Stored data entries:
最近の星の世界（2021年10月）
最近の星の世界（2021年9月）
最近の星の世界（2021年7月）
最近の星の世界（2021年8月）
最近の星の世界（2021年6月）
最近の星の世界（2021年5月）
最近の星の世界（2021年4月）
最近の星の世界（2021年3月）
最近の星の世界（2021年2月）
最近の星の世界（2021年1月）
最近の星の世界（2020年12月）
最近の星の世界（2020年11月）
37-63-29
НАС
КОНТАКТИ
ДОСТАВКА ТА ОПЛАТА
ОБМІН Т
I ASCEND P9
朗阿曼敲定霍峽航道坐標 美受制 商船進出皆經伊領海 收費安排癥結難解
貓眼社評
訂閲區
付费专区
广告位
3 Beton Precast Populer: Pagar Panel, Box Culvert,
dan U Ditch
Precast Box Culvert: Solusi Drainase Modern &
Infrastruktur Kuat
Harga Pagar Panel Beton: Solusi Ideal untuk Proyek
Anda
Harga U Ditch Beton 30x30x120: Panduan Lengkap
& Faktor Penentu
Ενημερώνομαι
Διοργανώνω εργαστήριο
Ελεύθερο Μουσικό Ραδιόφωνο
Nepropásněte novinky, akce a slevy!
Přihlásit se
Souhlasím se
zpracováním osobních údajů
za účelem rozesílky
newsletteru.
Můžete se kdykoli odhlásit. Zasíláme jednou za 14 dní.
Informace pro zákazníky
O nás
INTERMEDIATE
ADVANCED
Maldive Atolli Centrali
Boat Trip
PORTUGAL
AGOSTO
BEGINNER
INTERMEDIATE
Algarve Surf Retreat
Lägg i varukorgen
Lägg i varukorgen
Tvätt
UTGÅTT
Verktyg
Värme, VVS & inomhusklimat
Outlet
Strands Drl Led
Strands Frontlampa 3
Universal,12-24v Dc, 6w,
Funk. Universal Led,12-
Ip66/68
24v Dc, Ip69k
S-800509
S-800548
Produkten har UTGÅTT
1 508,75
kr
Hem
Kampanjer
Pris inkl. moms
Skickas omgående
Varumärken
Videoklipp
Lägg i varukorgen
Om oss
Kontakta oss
---
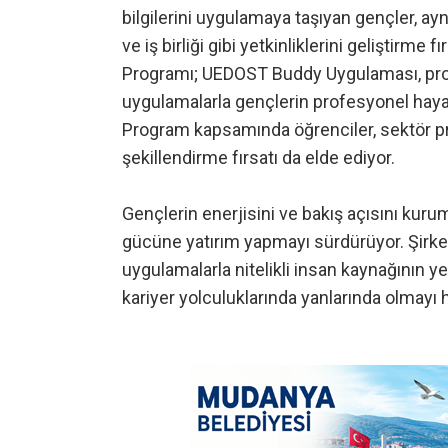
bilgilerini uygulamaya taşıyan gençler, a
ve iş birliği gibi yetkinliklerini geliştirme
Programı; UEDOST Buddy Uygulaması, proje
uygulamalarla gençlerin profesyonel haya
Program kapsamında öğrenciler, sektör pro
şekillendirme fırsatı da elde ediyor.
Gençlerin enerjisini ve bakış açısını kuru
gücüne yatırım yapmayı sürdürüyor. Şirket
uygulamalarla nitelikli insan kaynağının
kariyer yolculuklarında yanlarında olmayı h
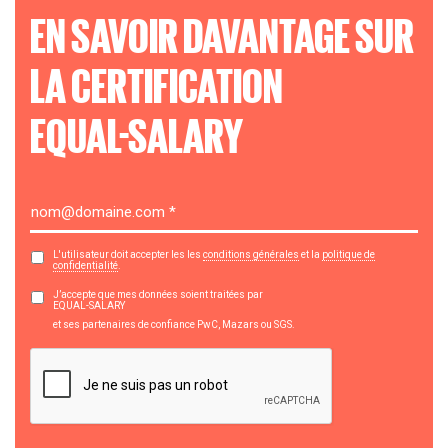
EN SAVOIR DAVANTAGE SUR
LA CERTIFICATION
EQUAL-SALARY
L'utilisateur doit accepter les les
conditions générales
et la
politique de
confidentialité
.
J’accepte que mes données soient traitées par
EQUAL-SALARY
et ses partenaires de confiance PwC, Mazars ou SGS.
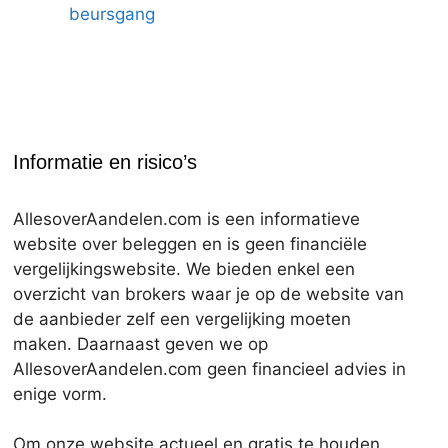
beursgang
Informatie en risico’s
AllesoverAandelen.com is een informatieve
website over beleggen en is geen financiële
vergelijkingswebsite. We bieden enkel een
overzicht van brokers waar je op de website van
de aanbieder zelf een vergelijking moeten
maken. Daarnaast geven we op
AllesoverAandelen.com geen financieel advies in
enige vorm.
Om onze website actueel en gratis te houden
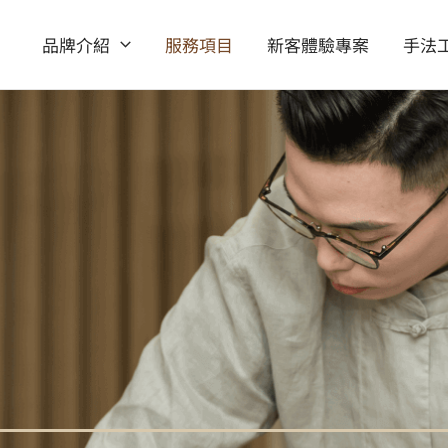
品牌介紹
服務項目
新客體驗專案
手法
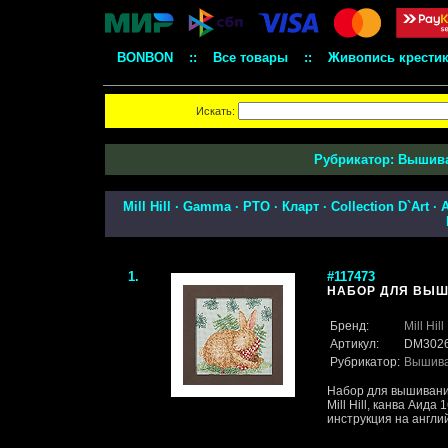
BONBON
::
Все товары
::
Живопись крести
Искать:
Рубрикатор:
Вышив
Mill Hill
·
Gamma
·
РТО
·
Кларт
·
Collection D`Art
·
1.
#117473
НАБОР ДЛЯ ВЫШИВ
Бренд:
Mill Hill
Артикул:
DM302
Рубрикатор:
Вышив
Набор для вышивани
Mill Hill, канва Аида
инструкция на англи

Problem statement: Update the lines from the one holding "最近の星の世界（2021年10月）" through the one holding "3 Beton Precast", inclusive, by writing them out again with "付费专区" replaced by "会员专区" and everything else left unchanged.

Response:
最近の星の世界（2021年10月）
最近の星の世界（2021年9月）
最近の星の世界（2021年7月）
最近の星の世界（2021年8月）
最近の星の世界（2021年6月）
最近の星の世界（2021年5月）
最近の星の世界（2021年4月）
最近の星の世界（2021年3月）
最近の星の世界（2021年2月）
最近の星の世界（2021年1月）
最近の星の世界（2020年12月）
最近の星の世界（2020年11月）
37-63-29
НАС
КОНТАКТИ
ДОСТАВКА ТА ОПЛАТА
ОБМІН Т
I ASCEND P9
朗阿曼敲定霍峽航道坐標 美受制 商船進出皆經伊領海 收費安排癥結難解
貓眼社評
訂閲區
会员专区
广告位
3 Beton Precast Populer: Pagar Panel, Box Culvert,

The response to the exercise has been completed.